Hej, fajny film ale mam pytanie bo zauważyłem, że obecnie nikt nie używa talku, który dawniej był normą. Widzę, że Ty też wolisz użyć wody, która pełni, co prawda krótkotrwale i tylko w pewnym zakresie podobną rolę. Czy to jakiś techniczny wymóg, czy zwykły wstręt estetyczny do pyłu, który bądź co bądź brudzi jednak chroni przed sklejaniem i wspomaga ułożenie. A może właśnie o to chodzi by po montażu guma lepiej trzymała się felgi i dętek w przypadku ich zastosowania? Pomoże mi ktoś odświeżyć wiedzę?
Ówczesne opony są od wewnatrz powlekane, różnymi powłokami, które zmniejszaja tarcie z dętką i zabezpieczaja opone przed starzeniem i scieraniem od wewnatrz. Talk jest zbedny.
Czesc Jakie ciśnienie stosujesz w szosie przechodząc z dentek na uszczelniacz ? Czy jeśli jeździmy np ba 8 barach w dentce to tak samo z uszczelniaczem ?
@@labedzp czy wytrzyma czy nie, to zależy od tego, jaki przekrój/srednicę ma dziura. Carbonowe obrecze spokojnie wytrzymają 10-11barów, chyba że masz złe doświadczenie z chińczykami m
Największa zaleta mleka jest odwrotna - nadaje się najlepiej do MTB, bo pozwala na znaczące obniżenie ciśnienia grubych opon a to przydaje się z różnych przyczyn. Do szosówek, nie widzę żadnych zalet.
Oponę należy wcześniej załatać od wewnątrz, możesz do tego użyć zwykłych łat do dętki. Zakładałem kiedyś oponę z dziurą w pokoju w bloku, efekt po zalaniu mlekiem i napompowaniu koła to malowanie ściany po mleczku.

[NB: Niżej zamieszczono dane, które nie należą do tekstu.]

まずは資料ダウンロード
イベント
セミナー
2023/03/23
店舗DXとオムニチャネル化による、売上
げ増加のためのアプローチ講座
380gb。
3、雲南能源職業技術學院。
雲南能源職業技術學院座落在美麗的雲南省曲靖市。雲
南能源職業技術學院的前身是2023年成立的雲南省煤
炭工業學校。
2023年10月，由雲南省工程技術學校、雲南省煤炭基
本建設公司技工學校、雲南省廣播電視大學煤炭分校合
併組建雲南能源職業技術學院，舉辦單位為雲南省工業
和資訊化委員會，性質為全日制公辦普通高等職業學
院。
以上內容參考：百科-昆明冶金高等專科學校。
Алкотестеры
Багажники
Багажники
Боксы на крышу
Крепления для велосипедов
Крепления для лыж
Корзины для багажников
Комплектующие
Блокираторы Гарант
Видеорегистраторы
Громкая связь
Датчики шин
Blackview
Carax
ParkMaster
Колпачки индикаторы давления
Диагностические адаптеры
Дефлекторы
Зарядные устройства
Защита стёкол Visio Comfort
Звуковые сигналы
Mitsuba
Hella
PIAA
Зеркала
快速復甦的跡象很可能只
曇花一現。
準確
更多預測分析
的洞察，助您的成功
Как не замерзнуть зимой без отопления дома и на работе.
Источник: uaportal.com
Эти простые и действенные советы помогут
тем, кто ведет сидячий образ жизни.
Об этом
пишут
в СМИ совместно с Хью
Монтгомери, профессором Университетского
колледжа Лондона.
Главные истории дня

Szytki i tublesy tzw tubular są bezsensu w szosie jeśli latasz w peletonach to tak jeśli nie robisz tego tylko dla swojej zajawki kup dętkę i bądź szczęśliwy! Dla mtb mleko polecam super !
Szytki może jeszcze mają sens bo kolarstwo lata działało na szytkach więc dużo osób ciężko będzie przekonać do dętek tak samo jak mnie nikt nie przekona że mleko gównem nie jest jak jest
@@labedzp kto każe Panu jeździć na szytkach po 300 czy 500zł, opona do systemu bezdętkowego też jest równie tania. Są szytkj tanie, Vittoria rally w Decathlonie mniej niż 100zł, Continental Sprinter około 200 zł, więc gdzie ten koszt? Co do zapasu wkładamy szytkę torową 19 mm pod siodełko która jest objętościowo jak dętka. Zerwanie szytki w trasie( zawsze można włożyć skalpel i naciąć albo nożyk do tapet) na dojazd bez kleju czy taśmy spokojnie daje rady. Więc proszę pierwsze mieć kontakt z czymś nim o tym napiszemy .

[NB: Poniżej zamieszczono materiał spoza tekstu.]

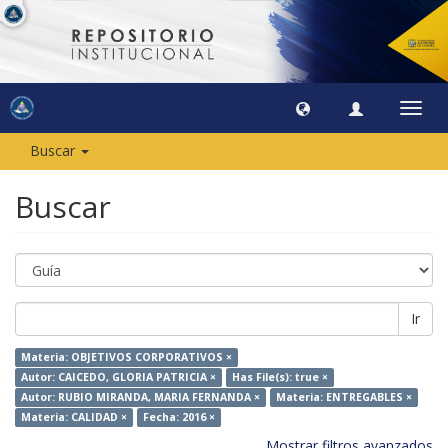
Camb
naveg
Buscar
Buscar
Ir
Materia: OBJETIVOS CORPORATIVOS ×
Autor: CAICEDO, GLORIA PATRICIA ×
Has File(s): true ×
Autor: RUBIO MIRANDA, MARIA FERNANDA ×
Materia: ENTREGABLES ×
Materia: CALIDAD ×
Fecha: 2016 ×
Mostrar filtros avanzados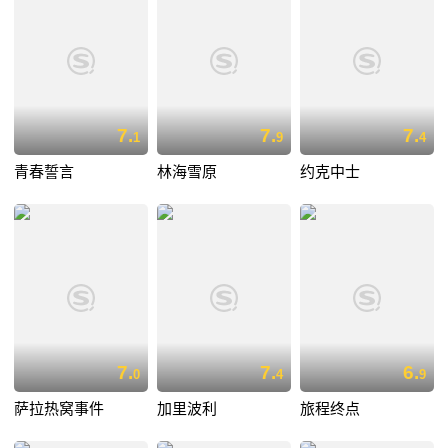
7.
7.
7.
1
9
4
青春誓言
林海雪原
约克中士
7.
7.
6.
0
4
9
萨拉热窝事件
加里波利
旅程终点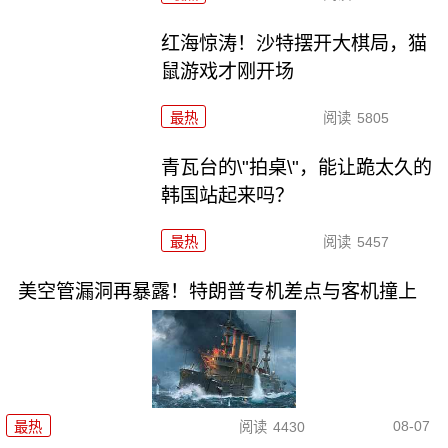
红海惊涛！沙特摆开大棋局，猫
鼠游戏才刚开场
最热
阅读
5805
青瓦台的\"拍桌\"，能让跪太久的
韩国站起来吗？
最热
阅读
5457
美空管漏洞再暴露！特朗普专机差点与客机撞上
08-07
最热
阅读
4430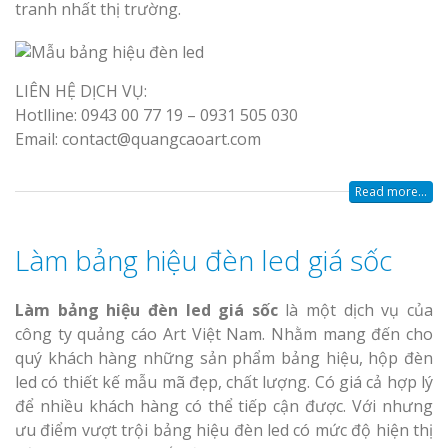
tranh nhất thị trường.
LIÊN HỆ DỊCH VỤ:
Hotlline: 0943 00 77 19 – 0931 505 030
Email: contact@quangcaoart.com
Read more...
Làm bảng hiệu đèn led giá sốc
Làm bảng hiệu đèn led giá sốc
là một dịch vụ của
công ty quảng cáo Art Việt Nam. Nhằm mang đến cho
quý khách hàng những sản phẩm bảng hiệu, hộp đèn
led có thiết kế mẫu mã đẹp, chất lượng. Có giá cả hợp lý
để nhiều khách hàng có thể tiếp cận được. Với nhưng
ưu điểm vượt trội bảng hiệu đèn led có mức độ hiện thị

Ostatnio po powrocie z przejazdzki zauważyłem, ze w przednim kole ucieka powietrze. Początkowo zakladalem ze puszcza przez wentyl, ale po szybkim tescie woda z mydlem wyszlo ze puszcza rantem. To wina opony czy braku uszczelniacza?
@Maciej Jan Długosz jeszcze pozostaje opcja przesiadki na dętki. Trzy dni temu uzupełniłem uszczelniacz w nadziei na poprawę, ale dziś znów musiałem przednie koło pompować bo ciśnienie mocno spadło. Rozważam jeszcze opcje zdjęcia opony i przygotowanie obręczy od nowa, ale powoli moja cierpliwość się kończy. Mam wrażenie, że dałem się naciąć na bajeczkę o wspaniałości tubeless. Na szczęście, dla mnie, pogoda nie jest sprzyjająca i nie chce się jezdzic 😅
@Maciej Jan Długosz Ja ważę z rowerem gotowym do jazdy ok. 130kg.... Nie używam żadnych opon specjalnych, nawet mam snakeskiny oraz tubellesy, mimo to używam dętek zwykłych butylowych. Guma czasami raz na rok może raz na 2 lata. Mam 2 rowery typu MTB (26" i 29"XC) do jazdy po mieście oraz na wycieczki poza miejskie. Główna zasada nie przesadzaj z ciśnieniem u mnie to 2.0/2.8 z przodu oraz 2.5/3.3 z tyłu opony zawsze ok. 54mm (2.1") P.S. najlepiej spisują mi się kendy (nie te najtańsze no też miałem ale za 60 zł można kupić już coś fajnego) najgorzej bontragery i micheliny (przebijały się od patrzenia)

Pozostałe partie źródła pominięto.